WORK REQUEST: Output all entries exactly as they appear and skip the pictures.

EXCERPTED RECORDS:

++++++++++

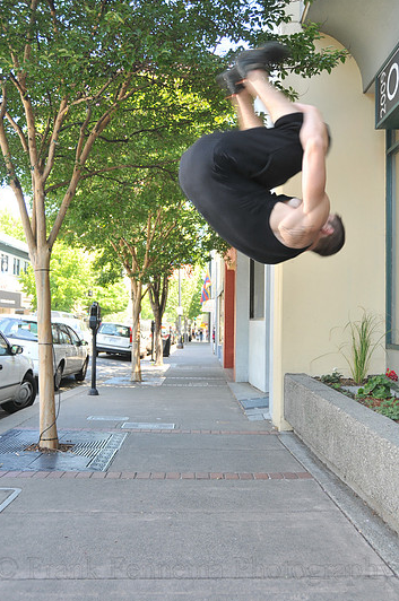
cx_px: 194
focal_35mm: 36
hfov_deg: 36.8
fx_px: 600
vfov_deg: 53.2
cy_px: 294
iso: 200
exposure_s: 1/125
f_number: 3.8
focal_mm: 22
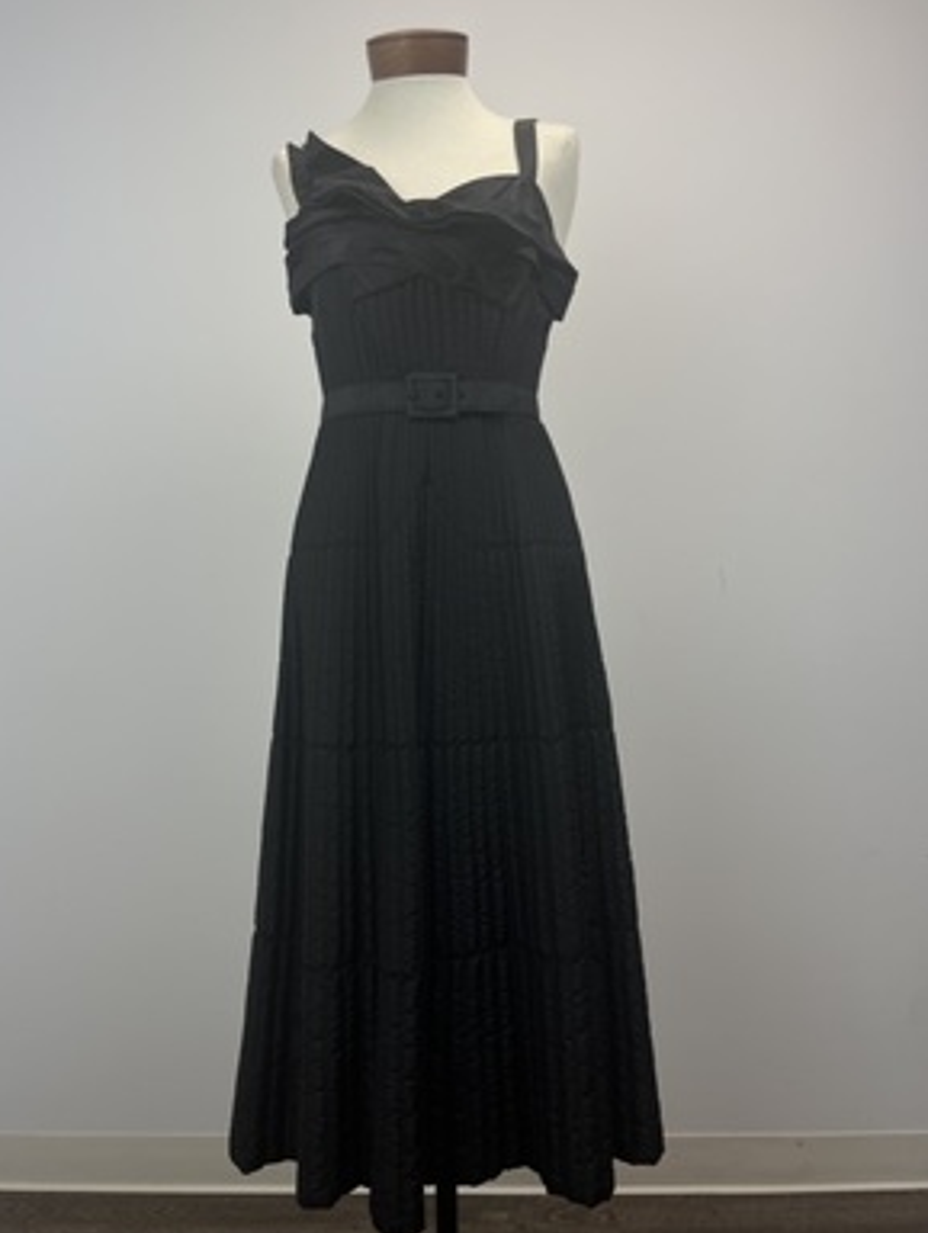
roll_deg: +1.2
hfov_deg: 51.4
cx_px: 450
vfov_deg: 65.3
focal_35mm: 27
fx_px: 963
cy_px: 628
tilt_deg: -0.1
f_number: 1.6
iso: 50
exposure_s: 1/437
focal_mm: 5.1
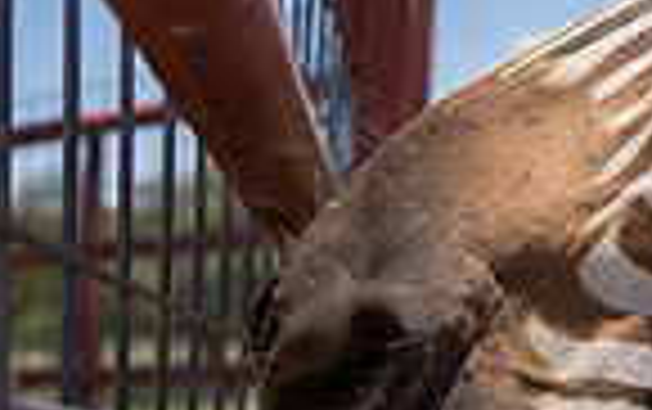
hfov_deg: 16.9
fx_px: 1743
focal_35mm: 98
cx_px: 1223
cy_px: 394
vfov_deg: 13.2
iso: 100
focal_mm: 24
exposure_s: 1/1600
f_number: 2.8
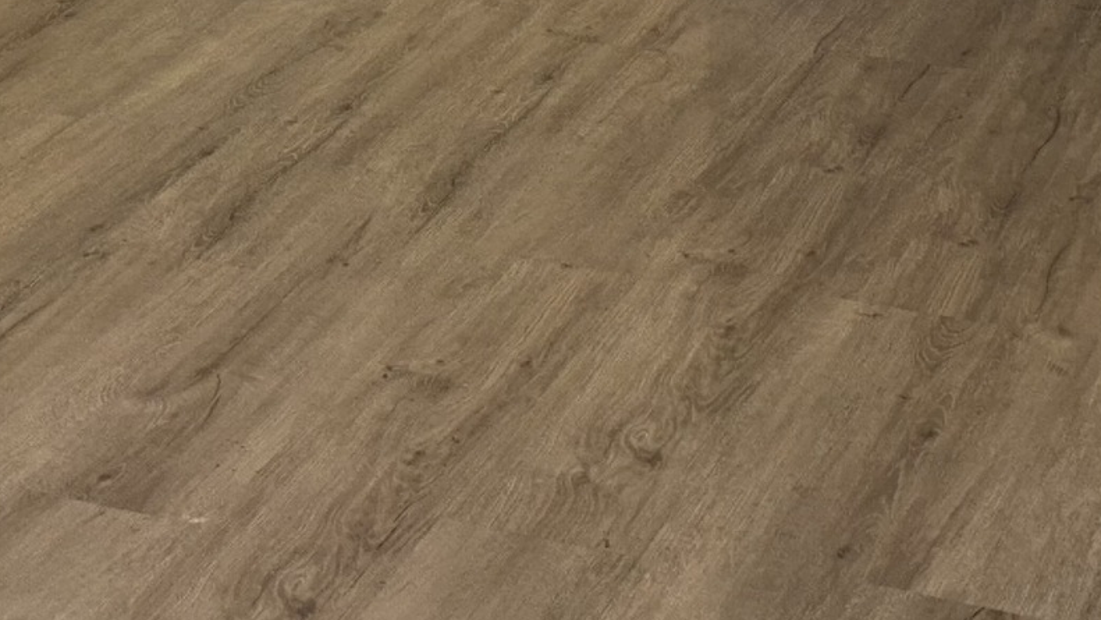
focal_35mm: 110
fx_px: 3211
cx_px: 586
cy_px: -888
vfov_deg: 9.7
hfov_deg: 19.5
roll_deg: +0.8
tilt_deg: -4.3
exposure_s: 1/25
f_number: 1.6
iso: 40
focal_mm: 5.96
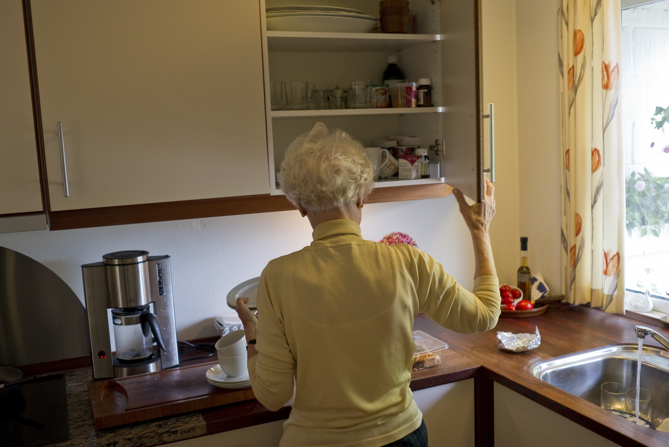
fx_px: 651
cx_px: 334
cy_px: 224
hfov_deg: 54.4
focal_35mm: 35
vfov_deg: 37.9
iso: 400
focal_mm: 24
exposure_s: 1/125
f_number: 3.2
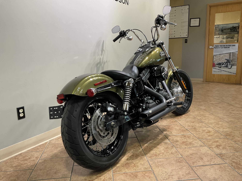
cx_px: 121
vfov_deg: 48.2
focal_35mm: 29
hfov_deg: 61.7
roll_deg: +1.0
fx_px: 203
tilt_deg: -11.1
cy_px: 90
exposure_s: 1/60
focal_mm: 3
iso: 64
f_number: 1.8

++++++++++

THE COMPLETED TASK:
cx_px: 194
focal_35mm: 36
hfov_deg: 36.8
fx_px: 600
vfov_deg: 53.2
cy_px: 294
iso: 200
exposure_s: 1/125
f_number: 3.8
focal_mm: 22
roll_deg: +1.2
hfov_deg: 51.4
cx_px: 450
vfov_deg: 65.3
focal_35mm: 27
fx_px: 963
cy_px: 628
tilt_deg: -0.1
f_number: 1.6
iso: 50
exposure_s: 1/437
focal_mm: 5.1
hfov_deg: 16.9
fx_px: 1743
focal_35mm: 98
cx_px: 1223
cy_px: 394
vfov_deg: 13.2
iso: 100
focal_mm: 24
exposure_s: 1/1600
f_number: 2.8
focal_35mm: 110
fx_px: 3211
cx_px: 586
cy_px: -888
vfov_deg: 9.7
hfov_deg: 19.5
roll_deg: +0.8
tilt_deg: -4.3
exposure_s: 1/25
f_number: 1.6
iso: 40
focal_mm: 5.96
fx_px: 651
cx_px: 334
cy_px: 224
hfov_deg: 54.4
focal_35mm: 35
vfov_deg: 37.9
iso: 400
focal_mm: 24
exposure_s: 1/125
f_number: 3.2
cx_px: 121
vfov_deg: 48.2
focal_35mm: 29
hfov_deg: 61.7
roll_deg: +1.0
fx_px: 203
tilt_deg: -11.1
cy_px: 90
exposure_s: 1/60
focal_mm: 3
iso: 64
f_number: 1.8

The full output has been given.